Validation with generated form fields

[eluser]TunaMaxx[/eluser]
I'm having a hard time wrapping my brain around using the form validation class when field names may not be known ahead of time.

For example, I have a form that accepts order details. The user can click and "Add an Item" button and another row of details is added to the form by javascript. The initial form is something like this:

Code:

<form>
<div id="order_01">
  &lt;input type="text" name="name_01" value="" id="name_01"&gt;
  &lt;input type="text" name="size_01" value="" id="size_01"&gt;
  &lt;input type="text" name="color_01" value="" id="color_01"&gt;
</div>
&lt;input type="submit" value="Add an Item"&gt;
&lt;/form&gt;

Clicking the "Add an Item" button generates something like this:

Code:

<form>
<div id="order_01">
  &lt;input type="text" name="name_01" value="" id="name_01"&gt;
  &lt;input type="text" name="size_01" value="" id="size_01"&gt;
  &lt;input type="text" name="color_01" value="" id="color_01"&gt;
</div>
<div id="order_02">
  &lt;input type="text" name="name_02" value="" id="name_02"&gt;
  &lt;input type="text" name="size_02" value="" id="size_02"&gt;
  &lt;input type="text" name="color_02" value="" id="color_02"&gt;
</div>
&lt;input type="submit" value="Add an Item"&gt;
&lt;/form&gt;

I know you can use arrays as field names, but I'm not sure that applies here. Any suggestions?

[eluser]skunkbad[/eluser]
When you click "Add an item", besides making the new row of details, you should set a hidden form field with the count of rows. So if you have two rows, the value is 2. Upon submission, your form validation can be created dynamically.

Code:

for( $x=1; $x <= $this->input->post('row_count'); $x++ )
{
     // set rules
     $this->form_validation->set_rules('name_' . $x, 'Name in row' . $x, 'required');
     // and so on ...
}

[eluser]TunaMaxx[/eluser]
Oh! Such a simple solution! Thank you very much.

[eluser]Aken[/eluser]
I could bypass that method in about five seconds. Not a great solution. Hidden inputs and such are susceptible to user manipulation. The idea is to never trust your users.

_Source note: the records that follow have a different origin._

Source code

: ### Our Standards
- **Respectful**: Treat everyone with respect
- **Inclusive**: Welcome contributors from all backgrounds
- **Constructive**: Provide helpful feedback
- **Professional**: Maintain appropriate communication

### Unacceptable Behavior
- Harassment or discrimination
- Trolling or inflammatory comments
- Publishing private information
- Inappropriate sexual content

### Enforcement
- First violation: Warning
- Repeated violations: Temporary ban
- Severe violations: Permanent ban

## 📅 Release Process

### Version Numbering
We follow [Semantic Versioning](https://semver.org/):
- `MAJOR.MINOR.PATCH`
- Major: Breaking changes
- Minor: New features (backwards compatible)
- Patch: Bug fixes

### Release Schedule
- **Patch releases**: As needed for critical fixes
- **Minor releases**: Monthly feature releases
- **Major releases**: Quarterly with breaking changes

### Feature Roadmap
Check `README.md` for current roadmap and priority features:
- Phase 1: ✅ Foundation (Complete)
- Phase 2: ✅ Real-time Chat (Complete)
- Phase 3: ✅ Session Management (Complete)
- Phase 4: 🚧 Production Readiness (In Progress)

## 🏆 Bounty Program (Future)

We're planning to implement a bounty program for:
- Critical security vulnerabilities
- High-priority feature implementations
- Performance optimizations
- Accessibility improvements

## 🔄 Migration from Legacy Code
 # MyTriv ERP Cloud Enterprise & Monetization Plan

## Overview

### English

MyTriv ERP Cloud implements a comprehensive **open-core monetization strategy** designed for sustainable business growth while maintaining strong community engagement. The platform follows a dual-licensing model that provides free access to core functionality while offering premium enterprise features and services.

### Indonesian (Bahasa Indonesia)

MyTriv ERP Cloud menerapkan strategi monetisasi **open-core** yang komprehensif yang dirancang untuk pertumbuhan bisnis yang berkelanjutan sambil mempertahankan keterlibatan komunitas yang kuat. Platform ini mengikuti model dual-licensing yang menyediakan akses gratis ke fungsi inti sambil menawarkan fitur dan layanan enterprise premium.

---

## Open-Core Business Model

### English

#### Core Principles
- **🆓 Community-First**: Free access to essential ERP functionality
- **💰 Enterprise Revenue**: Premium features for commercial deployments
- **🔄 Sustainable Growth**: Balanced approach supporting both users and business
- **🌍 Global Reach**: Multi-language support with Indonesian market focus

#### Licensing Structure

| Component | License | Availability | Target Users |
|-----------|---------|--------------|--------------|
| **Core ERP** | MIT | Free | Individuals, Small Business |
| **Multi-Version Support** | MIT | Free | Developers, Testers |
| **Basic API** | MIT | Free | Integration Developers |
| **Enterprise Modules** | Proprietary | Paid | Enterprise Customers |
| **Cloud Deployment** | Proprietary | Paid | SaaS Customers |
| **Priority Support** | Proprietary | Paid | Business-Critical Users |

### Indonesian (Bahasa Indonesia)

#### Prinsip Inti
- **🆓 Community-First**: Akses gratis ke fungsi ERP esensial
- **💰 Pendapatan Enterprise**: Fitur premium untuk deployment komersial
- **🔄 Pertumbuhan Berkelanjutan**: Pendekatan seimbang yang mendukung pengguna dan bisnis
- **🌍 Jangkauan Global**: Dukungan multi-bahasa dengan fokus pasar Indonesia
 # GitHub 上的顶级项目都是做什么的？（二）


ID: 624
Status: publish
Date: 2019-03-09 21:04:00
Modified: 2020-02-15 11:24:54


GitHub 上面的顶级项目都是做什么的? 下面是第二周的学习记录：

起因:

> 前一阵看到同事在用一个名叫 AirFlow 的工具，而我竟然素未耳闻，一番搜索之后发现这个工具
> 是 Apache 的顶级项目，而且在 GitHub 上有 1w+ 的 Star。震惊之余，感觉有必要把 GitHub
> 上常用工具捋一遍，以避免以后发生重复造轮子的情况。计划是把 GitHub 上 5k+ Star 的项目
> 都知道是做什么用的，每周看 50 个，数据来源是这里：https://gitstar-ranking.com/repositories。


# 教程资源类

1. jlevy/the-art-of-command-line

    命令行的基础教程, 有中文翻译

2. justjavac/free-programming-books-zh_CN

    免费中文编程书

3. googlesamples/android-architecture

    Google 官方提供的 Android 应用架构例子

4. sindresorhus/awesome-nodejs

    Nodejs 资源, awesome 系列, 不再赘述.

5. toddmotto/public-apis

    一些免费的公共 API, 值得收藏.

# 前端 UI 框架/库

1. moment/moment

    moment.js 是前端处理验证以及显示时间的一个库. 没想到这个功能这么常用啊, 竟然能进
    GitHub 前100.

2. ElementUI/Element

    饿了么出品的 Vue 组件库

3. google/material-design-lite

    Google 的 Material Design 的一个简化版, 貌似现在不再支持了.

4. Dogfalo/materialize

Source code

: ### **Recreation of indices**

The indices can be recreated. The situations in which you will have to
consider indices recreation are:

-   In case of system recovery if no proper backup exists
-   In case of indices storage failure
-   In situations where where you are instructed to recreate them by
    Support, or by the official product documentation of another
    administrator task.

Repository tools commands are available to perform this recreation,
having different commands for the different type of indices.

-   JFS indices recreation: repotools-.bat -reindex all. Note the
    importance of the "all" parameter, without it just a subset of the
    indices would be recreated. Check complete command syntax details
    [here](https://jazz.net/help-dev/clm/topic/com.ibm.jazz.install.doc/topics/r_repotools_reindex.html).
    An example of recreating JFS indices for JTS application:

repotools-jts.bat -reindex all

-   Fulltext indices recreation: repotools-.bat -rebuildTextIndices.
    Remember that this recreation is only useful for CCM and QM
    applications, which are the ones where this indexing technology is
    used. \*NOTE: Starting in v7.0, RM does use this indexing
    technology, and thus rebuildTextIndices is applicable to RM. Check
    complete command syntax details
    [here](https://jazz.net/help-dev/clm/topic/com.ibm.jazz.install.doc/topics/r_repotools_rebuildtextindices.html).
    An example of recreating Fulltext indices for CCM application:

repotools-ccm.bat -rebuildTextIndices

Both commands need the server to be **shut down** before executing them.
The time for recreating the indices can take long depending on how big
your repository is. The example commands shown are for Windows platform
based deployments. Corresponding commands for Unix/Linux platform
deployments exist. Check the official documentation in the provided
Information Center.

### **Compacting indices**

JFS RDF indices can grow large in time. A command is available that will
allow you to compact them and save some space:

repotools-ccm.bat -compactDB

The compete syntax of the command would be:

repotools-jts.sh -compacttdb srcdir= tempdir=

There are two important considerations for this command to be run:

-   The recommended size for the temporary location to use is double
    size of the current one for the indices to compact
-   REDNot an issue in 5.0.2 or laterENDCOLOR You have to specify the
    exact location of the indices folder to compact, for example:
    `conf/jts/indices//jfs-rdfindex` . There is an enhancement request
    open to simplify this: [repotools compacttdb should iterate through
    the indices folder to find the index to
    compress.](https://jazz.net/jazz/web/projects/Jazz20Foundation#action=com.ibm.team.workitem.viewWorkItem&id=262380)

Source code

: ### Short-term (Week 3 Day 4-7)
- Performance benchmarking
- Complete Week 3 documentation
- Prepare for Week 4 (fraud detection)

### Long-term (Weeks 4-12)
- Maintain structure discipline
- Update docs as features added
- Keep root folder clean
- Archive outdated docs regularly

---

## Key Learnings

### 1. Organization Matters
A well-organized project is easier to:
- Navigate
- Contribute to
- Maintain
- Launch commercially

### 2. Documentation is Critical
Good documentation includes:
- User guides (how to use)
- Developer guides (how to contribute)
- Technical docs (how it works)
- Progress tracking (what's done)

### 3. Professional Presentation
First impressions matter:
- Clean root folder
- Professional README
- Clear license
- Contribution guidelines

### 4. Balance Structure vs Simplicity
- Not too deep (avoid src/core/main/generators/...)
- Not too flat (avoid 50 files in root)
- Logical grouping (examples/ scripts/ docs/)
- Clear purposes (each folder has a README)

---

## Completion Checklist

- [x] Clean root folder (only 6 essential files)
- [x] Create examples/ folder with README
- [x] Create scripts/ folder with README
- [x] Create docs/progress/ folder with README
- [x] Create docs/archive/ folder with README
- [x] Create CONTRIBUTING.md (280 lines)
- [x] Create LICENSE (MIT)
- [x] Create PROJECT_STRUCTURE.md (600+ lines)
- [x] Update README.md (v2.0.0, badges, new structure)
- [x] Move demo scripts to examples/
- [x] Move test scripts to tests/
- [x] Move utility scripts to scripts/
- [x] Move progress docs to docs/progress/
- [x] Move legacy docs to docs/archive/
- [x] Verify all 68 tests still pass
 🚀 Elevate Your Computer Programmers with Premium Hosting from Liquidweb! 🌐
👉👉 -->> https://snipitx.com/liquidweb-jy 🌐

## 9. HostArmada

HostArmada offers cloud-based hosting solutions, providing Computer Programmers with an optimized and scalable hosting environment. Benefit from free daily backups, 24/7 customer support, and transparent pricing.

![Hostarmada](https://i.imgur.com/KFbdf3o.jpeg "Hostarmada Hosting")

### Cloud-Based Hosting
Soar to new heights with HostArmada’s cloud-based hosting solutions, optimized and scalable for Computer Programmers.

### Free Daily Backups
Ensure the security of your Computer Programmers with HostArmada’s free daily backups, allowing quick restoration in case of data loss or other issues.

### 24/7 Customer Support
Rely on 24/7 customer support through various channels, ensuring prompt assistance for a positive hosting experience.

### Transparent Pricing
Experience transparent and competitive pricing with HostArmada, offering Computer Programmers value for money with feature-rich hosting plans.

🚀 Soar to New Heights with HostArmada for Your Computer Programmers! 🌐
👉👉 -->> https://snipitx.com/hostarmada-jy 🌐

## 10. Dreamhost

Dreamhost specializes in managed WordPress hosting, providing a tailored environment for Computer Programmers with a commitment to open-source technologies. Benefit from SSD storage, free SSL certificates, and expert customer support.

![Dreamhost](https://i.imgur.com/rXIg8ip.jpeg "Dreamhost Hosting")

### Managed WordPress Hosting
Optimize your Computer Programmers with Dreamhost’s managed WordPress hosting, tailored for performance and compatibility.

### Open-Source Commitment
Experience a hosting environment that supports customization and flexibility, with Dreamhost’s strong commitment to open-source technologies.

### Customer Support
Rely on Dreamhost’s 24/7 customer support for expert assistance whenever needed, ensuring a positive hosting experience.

I would add the first item normally, since one will always be required I assume. Then, loop your post array, check for a specific name structure, add your validation rules for any dynamically added items, and ignore any that don't match what you're expecting.

Another option is to have each form item as an array. So you wouldn't need to change the names ever, they would all be name[] or size[].

Unfortunately the validation library is kind of limited when it comes to this kind of thing, so you have to get pretty creative.

[eluser]TunaMaxx[/eluser]
In all seriousness, what could be gained from bypassing the hidden input method?

Sure, one could spoof the 'row_count' hidden field value, but as long as I made sure it was an integer what would be gained? The user can add as many fields as they want on the form page anyways, and the validation loop should take care of any empty / malicious data.

On the other hand, after more thought the form item as arrays makes perfect sense now too.

[eluser]Aken[/eluser]
I could set that number to whatever I wanted. If you validated for only an integer, I could set it to zero, and it would add no validation rules in that loop. Then, all of my data would go through unvalidated, which depending on how you have the rest of your code set up, could be malicious.